### [Data for this exercise]
- - - - - - -

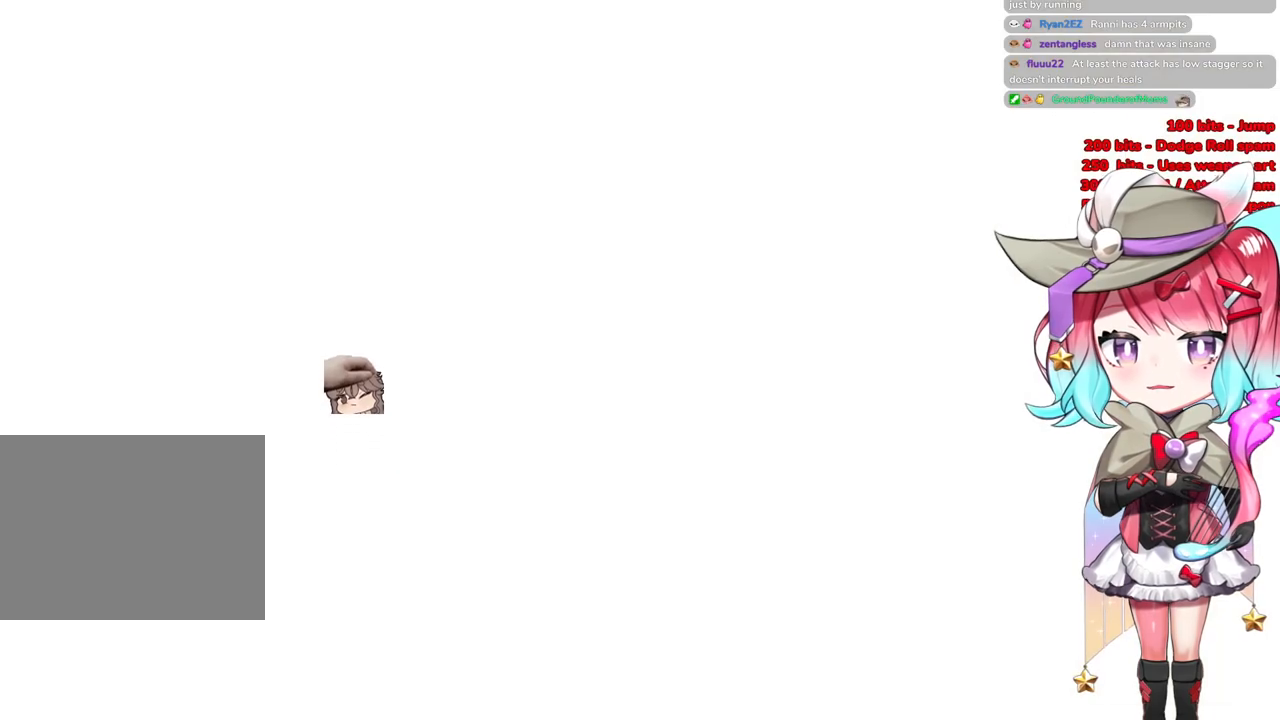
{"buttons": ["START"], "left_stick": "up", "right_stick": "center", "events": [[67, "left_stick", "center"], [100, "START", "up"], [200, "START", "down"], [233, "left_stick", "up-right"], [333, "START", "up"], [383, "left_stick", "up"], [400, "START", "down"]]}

- - - - - - -

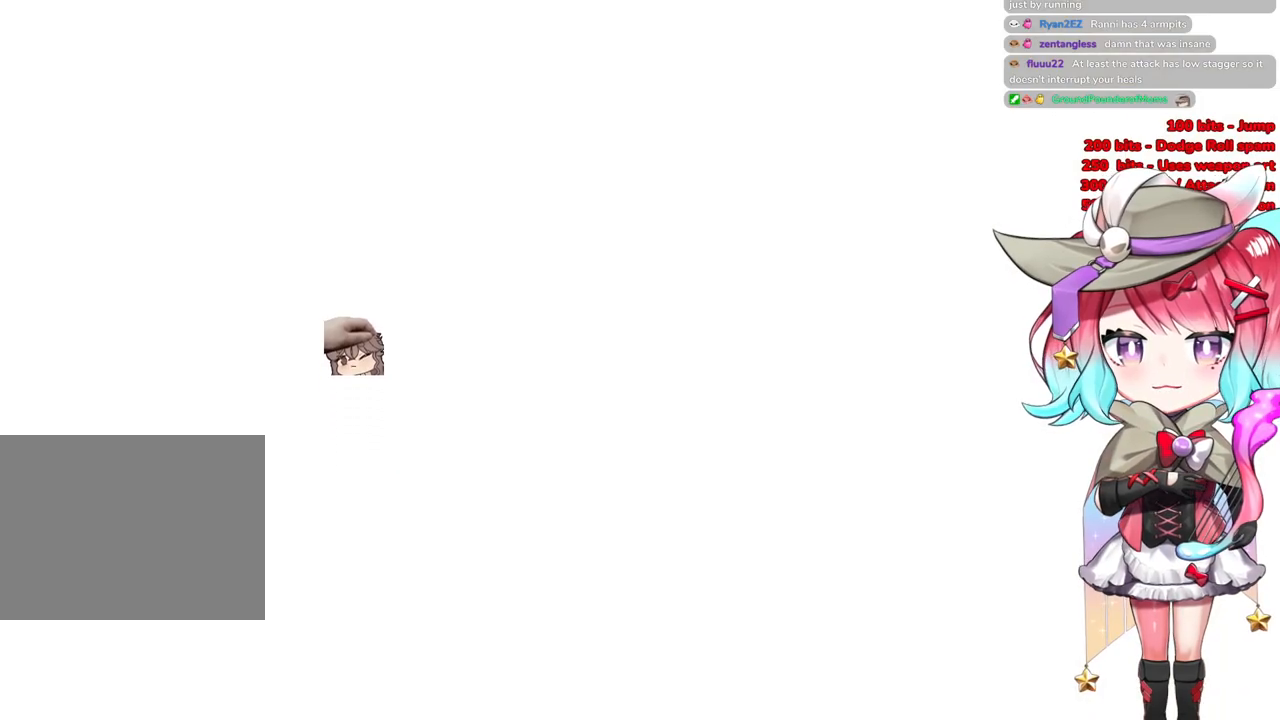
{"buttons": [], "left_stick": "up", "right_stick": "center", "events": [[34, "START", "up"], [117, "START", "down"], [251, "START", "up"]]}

- - - - - - -

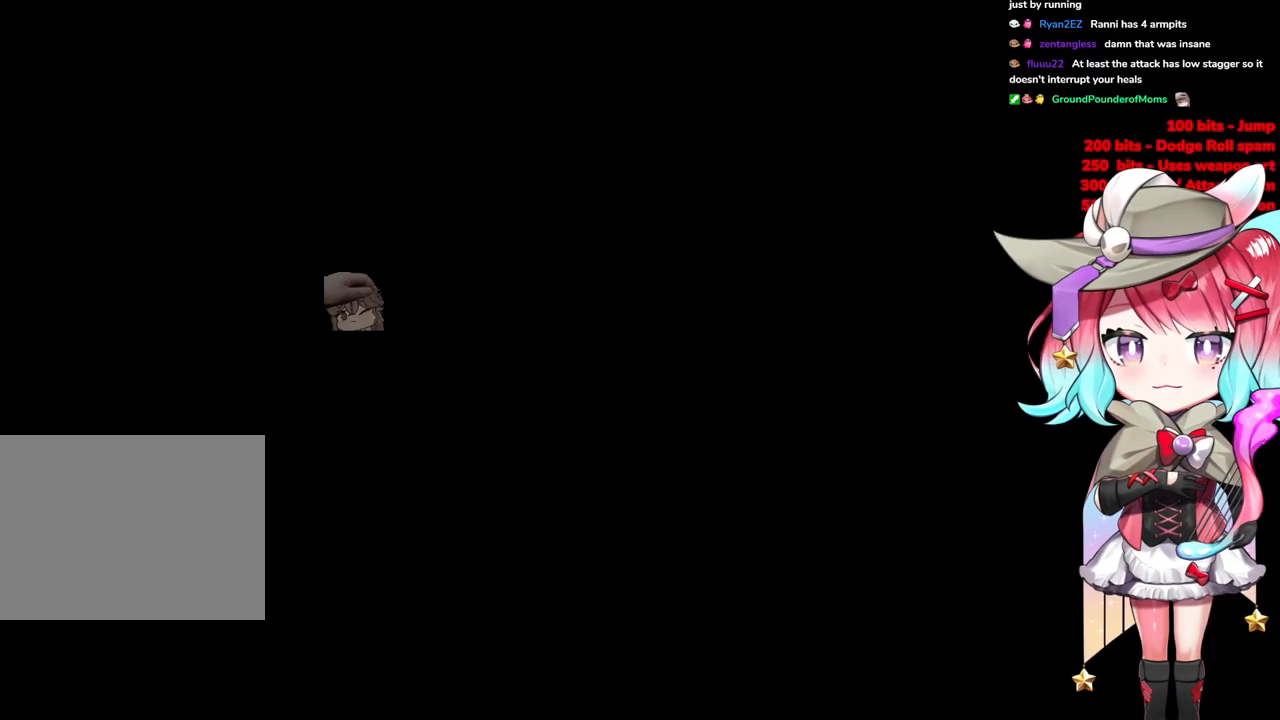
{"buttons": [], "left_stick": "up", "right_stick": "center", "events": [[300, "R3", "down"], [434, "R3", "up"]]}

- - - - - - -

### [Task instructions]
Determine how many lines in the listing above hold the string "START", then write only the number.

### [Output for this task]
2